▶ _AIM OF THE EXERCISE_:
An exact transcription of the records is required, minus any images.
Start of EXERCISE INPUTS
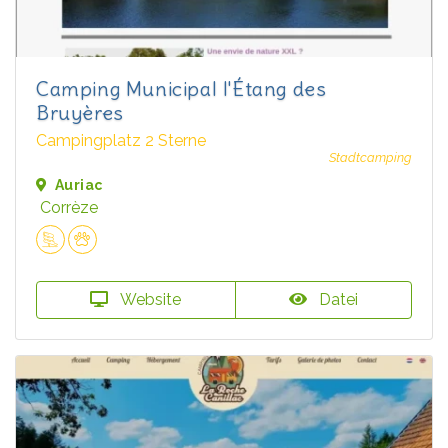
Camping Municipal l'Étang des
Bruyères
Campingplatz 2 Sterne
Stadtcamping
Auriac
Corrèze
Website
Datei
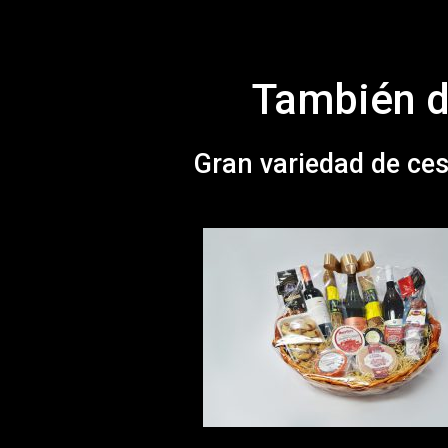
También d
Gran variedad de ces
End of EXERCISE INPUTS
▶ _WRITTEN RESPONSE_:
Camping Municipal l'Étang des
Bruyères
Campingplatz 2 Sterne
Stadtcamping
Auriac
Corrèze
Website
Datei
También d
Gran variedad de ces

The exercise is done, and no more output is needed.